Gaspar arrugó la frente un instante.
Micaela continuó hablando:
—Si tuvieras un poquito de sentido común, sabrías que todo mi tiempo y energía están puestos en el laboratorio.
El semblante de Gaspar se endureció, pero siguió mirándola con una calma que parecía inquebrantable.
Micaela ya irradiaba una seguridad que nadie podía ignorar.
—En los negocios se trata de invertir y recuperar, pero la investigación científica no funciona así. Si solo buscas eficiencia y ganancias rápidas, mejor invierte en suplementos alimenticios. ¡En tres meses ya los estarías vendiendo! —lo soltó con sarcasmo.
Los ojos de Gaspar se volvieron más oscuros; el ambiente se tornó tenso, como si el aire se hubiera detenido.
Micaela se le plantó de frente, mirándolo directo:
—¿Todavía quieres cancelar nuestro acuerdo?
Levantó un poco el mentón antes de agregar:
—Te aviso, si detienes este proyecto ahora, los ochocientos millones de pesos que metiste desde el principio quizá los pierdas todos.
Gaspar la observó fijamente.
—¿Me estás amenazando, Micaela?
—¿No es justo lo que tú intentaste hacerme? —reviró ella.
Gaspar, de pronto, soltó una ligera carcajada.
—Has cambiado —admitió internamente.
Ya no era esa Micaela que aguantaba todo en silencio, la que daba un paso atrás ante cualquier cosa. Ahora tenía enfrente a una científica capaz de plantarle cara sin titubear.
Y, aunque no lo reconociera en voz alta, esa nueva versión de ella le resultaba extrañamente atractiva…
Gaspar se pasó la lengua por la mejilla y murmuró:
—Perdón, estaba de malas. Me retracto de lo que dije.

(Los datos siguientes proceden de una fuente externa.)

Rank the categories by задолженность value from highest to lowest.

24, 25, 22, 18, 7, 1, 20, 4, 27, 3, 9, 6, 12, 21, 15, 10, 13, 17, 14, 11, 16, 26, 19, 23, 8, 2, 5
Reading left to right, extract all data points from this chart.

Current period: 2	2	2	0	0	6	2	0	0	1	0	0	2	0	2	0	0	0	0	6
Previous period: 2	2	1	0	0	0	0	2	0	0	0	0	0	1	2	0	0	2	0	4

Para Micaela, esa disculpa no tenía ni una pizca de sinceridad. Decidió dejarlo pasar.
De repente, Gaspar se acercó y se colocó a su lado. Se inclinó un poco, como si fuera a decirle algo al oído.

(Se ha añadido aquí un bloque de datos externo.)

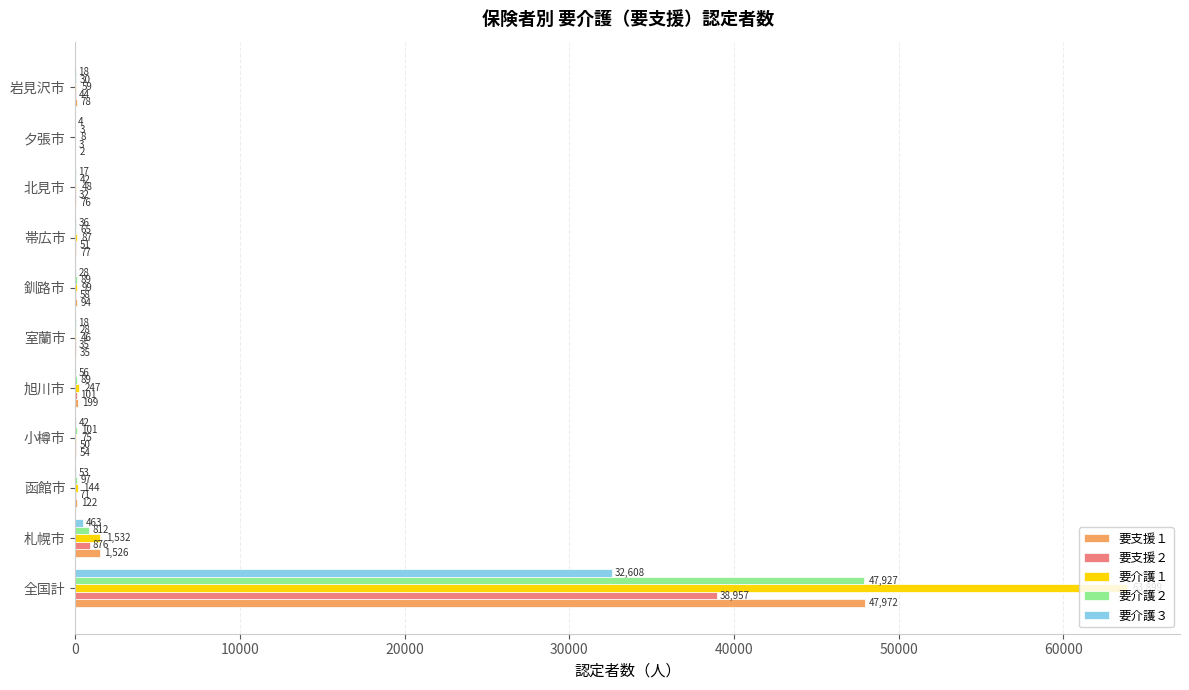

Is the value of 要介護３ at 函館市 greater than the value of 要介護１ at 釧路市?

No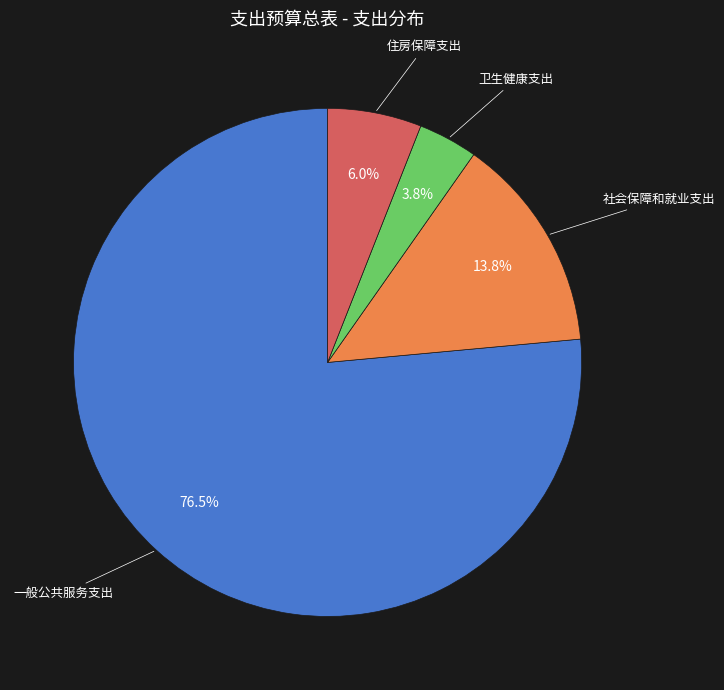

To the nearest percent, what is the combined percentage of 卫生健康支出 and 社会保障和就业支出?

18%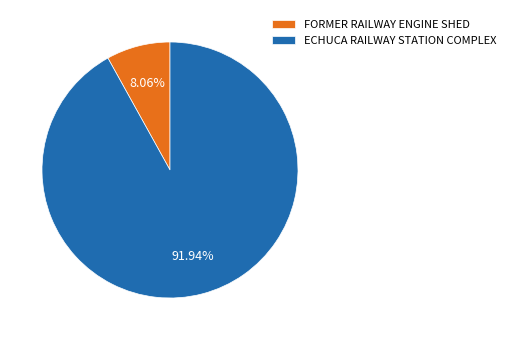

How many segments does this pie chart have?

2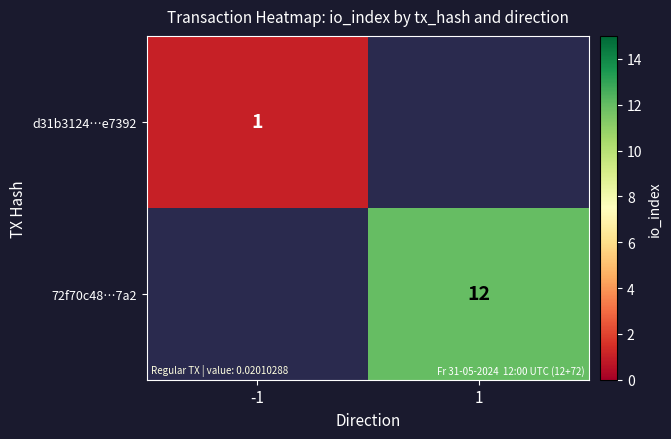

Is it true that 72f70c48…7a2 equals 16 at 1?

False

Micaela arrugó la frente, tensándose. Gaspar apoyó una mano sobre el escritorio, quedando tan cerca que ella sintió que la tenía atrapada entre cuatro paredes invisibles.
—El proyecto sigue —dijo finalmente él, retirando la mano. Su voz volvió al tono seco y profesional de siempre—. Pero el plazo de tres meses no cambia.

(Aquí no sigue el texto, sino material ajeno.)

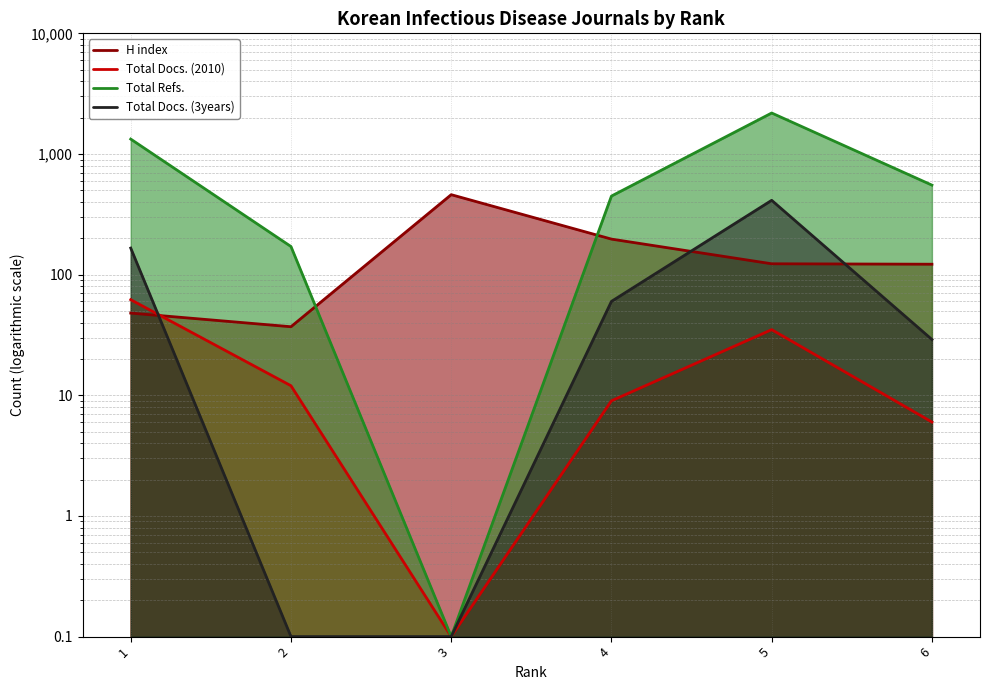

How many data points in Total Docs. (2010) are less than 12?

3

Esta vez, Micaela salió ganando.
Sin decir más, tomó el reporte, colgó su bolso y se dispuso a irse.
—Por la tarde voy a recoger a Pilar. Quiero llevarla a cenar —le avisó Gaspar.
La expresión de Micaela se endureció. Se volteó y contestó:
—Te dejo que la lleves a cenar, pero si piensas presentarle a cualquier persona rara, no lo permito.
Gaspar se quedó quieto y luego sonrió apenas.
—De acuerdo.
Micaela, molesta, salió dando un portazo. ¿Y esa sonrisita qué significaba? ¿A poco pensaba que ella seguía celosa, que todavía le importaba? Nada más lejos. Pero tenía que admitirlo: Gaspar todavía podía desordenarle el corazón, porque las heridas que él le había dejado seguían doliendo.
Ya que Gaspar se haría cargo de su hija, Micaela se sumergió de nuevo en el trabajo, sin darse cuenta de las horas. Cuando por fin se quitó los lentes de seguridad, descubrió que ya eran las nueve de la noche. Se alarmó y se apresuró a recoger sus cosas para regresar a casa.
Cuando llegó, ya eran las nueve con cuarenta. Abrió la puerta y enseguida escuchó la risa de su hija y la voz de Gaspar.
Pepa, que estaba junto a Gaspar, se levantó de inmediato para saludarla.
—¡Mamá! —Pilar corrió a abrazarla. Se le notaba la felicidad en la mirada.
—¿Señora, ya comió? ¿Quiere que le prepare algo? —preguntó Sofía, preocupada.